$15 Minimum Wage, Ending Local Preemption Get Hearing in State Senate
“We got an extensive list of folks signed up… If [the committee] drop[s] below six, we can’t do anything. So just keep that in mind,” Chairmen Charlie Bethel (R – Dalton) reiterated multiple times during the meeting.
Ultimately the committee did not lose its quorum, but still decided not to act on the issues, after the Chairmen said he did not believe any of the bills had the votes to move forward.
The Senate Insurance and Labor Committee listened to over an hour and a half of testimony and discussion on bills from State Sens. Donzella James (D – Atlanta) and Vincent Fort (D – Atlanta), after delays pushed the start of the meeting into the late afternoon.
SB 15, sponsored by Sen. James, and SB 293, sponsored by Sen. Fort, propose state minimum wage raises to $10.10 per hour, and $15 per hour, respectively.
“The nonpartisan Economic Policy Institute estimated that 10,000 Georgia workers, or nearly twenty percent of the State workforce, would earn larger paychecks as a result of the change,” to $10.10 per hour, Sen. James said about her bill, which was pre-filed before the start of the 2015 legislative session.
“The only thing I would say to you is this: that we pay, that is taxpayers, pay for low wages. Low wage work, low wage companies, are subsidized by you and me and the constituents that we serve,” Sen. Fort said.
“Low wage workers use public assistance, and we should not be in the business of subsidizing Walmart and other companies that pay those low wage,” Sen. Fort said.
Sen. Fort’s other bill, SB 292, deals with state preemption of local minimum wage laws. Currently, local governments in Georgia cannot set a minimum wage higher than the state minimum wage; the City of Atlanta attempted and failed under the Mayor Shirley Franklin administration.
Low wage workers provided testimony that mirrored the discussions that occurred during the People’s Wage Board hearing late last year.
“I’ve been working the health care or home care field since 1997, I make $3.30 an hour,” Carol Cartharn, a homecare worker, testified before the Committee.

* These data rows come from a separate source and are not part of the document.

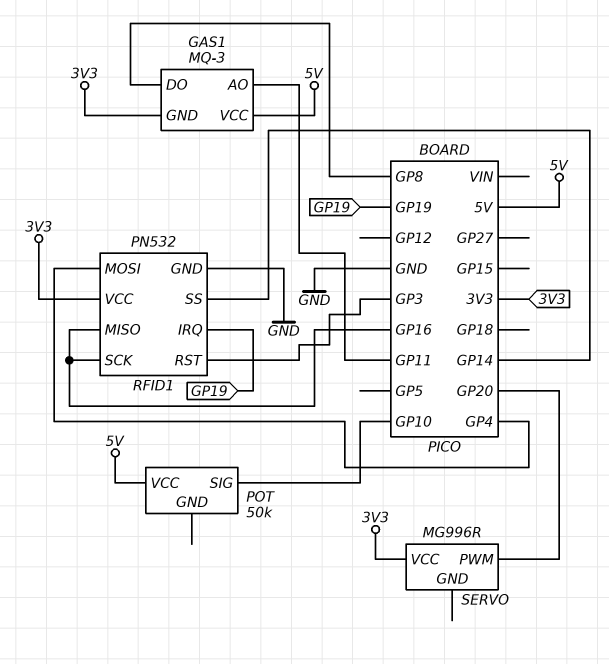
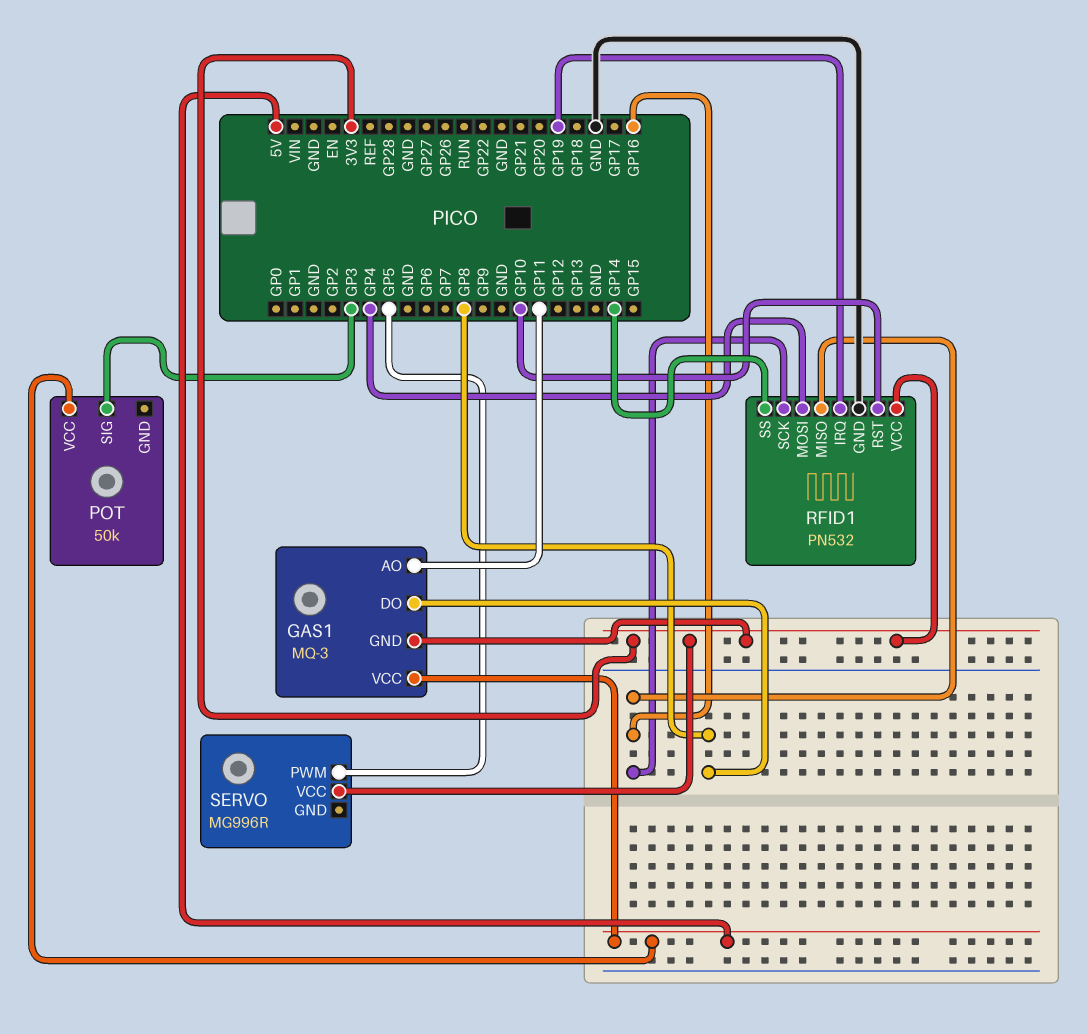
POT pin SIG: GP10 -> GP3
RFID1 pin RST: GP3 -> GP10
SERVO pin PWM: GP20 -> GP5

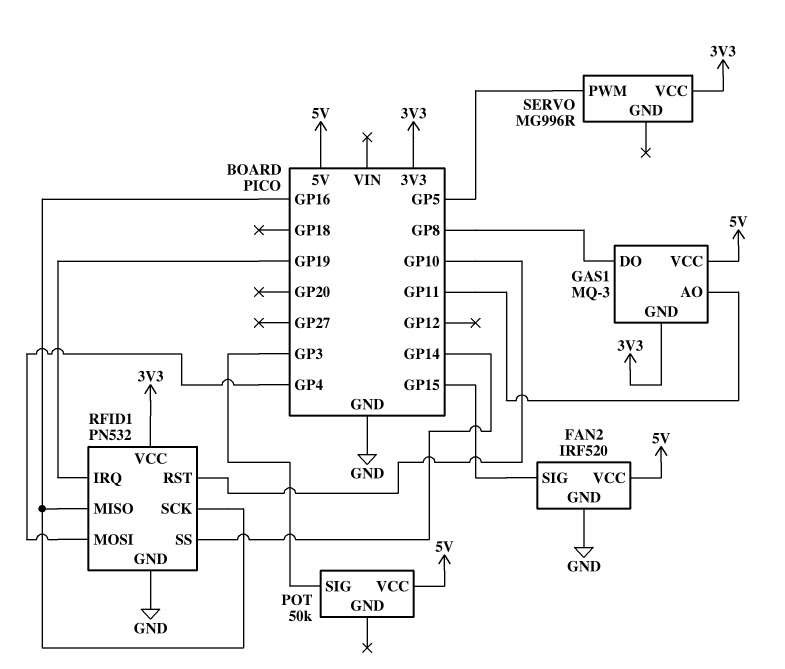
FAN2: none -> IRF520
FAN2 pin GND: none -> GND
FAN2 pin SIG: none -> GP15
FAN2 pin VCC: none -> 5V

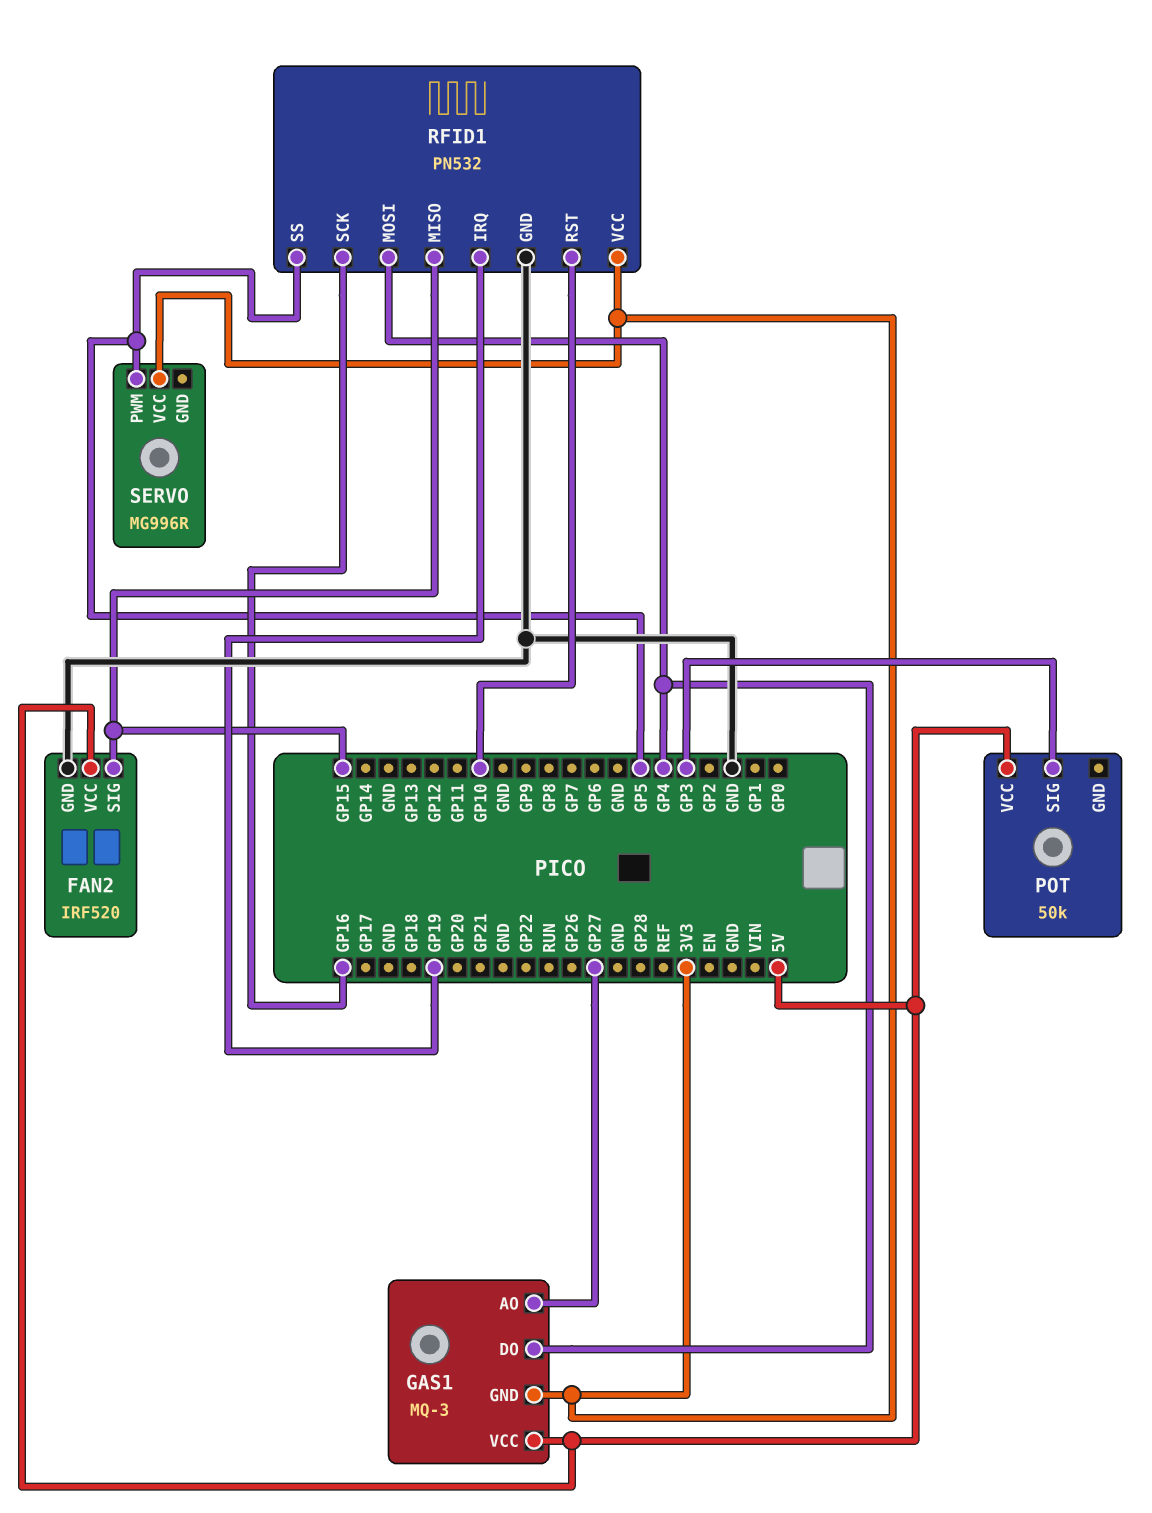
GAS1 pin AO: GP11 -> GP27
GAS1 pin DO: GP8 -> GP4
RFID1 pin MISO: GP16 -> GP15
RFID1 pin SS: GP14 -> GP5

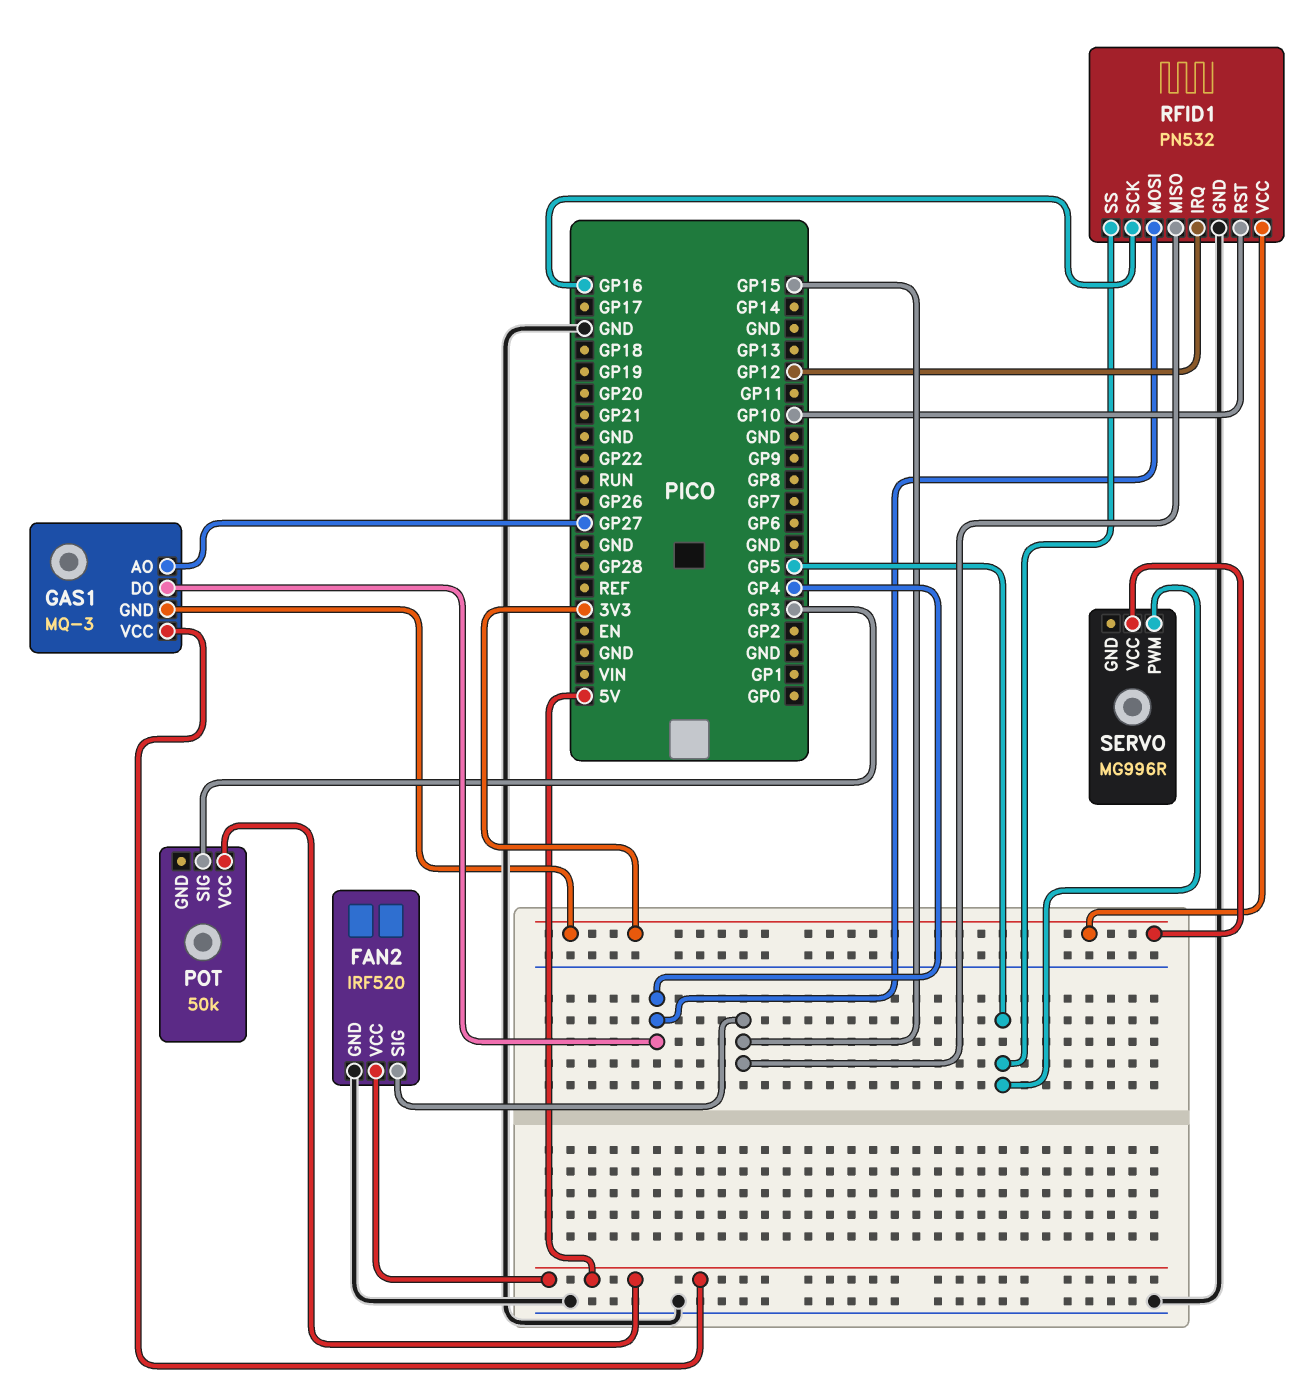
RFID1 pin IRQ: GP19 -> GP12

“We can’t wait for these high wages for three or four or five years. We have to be able to take care of our landlords, they’re not waiting. We can’t wait for our wages because Georgia Power is not waiting. Our medical bills aren’t waiting. Georgians need a raise,” Cartharn said.
The bills received lukewarm responses from the committee.
“I do think there is some merit to the idea that work should be as attractive as possible, to encourage people to work instead… for all the benefits that you can sometimes receive from not working,” Sen. David Shafer (R – Duluth) said.
“If people are coming in at the minimum wage and moving up rather rapidly to higher wages, if we raise that minimum wage, are we stopping people from having the opportunity?” Sen. David Shafer (R – Duluth) asked the two sponsors.
APN previously reported on the preemption issue.
SB 292 allows locals governments to set their own minimum wage ordinances..
“In fact, I’ve stood outside the chambers downstairs for nearly three years now… and hearing Democrats and Republicans talking about local control, home rule,” Ted Terry, Clarkston Mayor and State Campaign Director at Georgia AFL-CIO, said during the hearing.
“And the phrase I heard most often was ‘Well, I probably wouldn’t do that in my town,’ but I don’t think we should be telling other people what they ought to do in their own community, let them decide for themselves,” Terry said.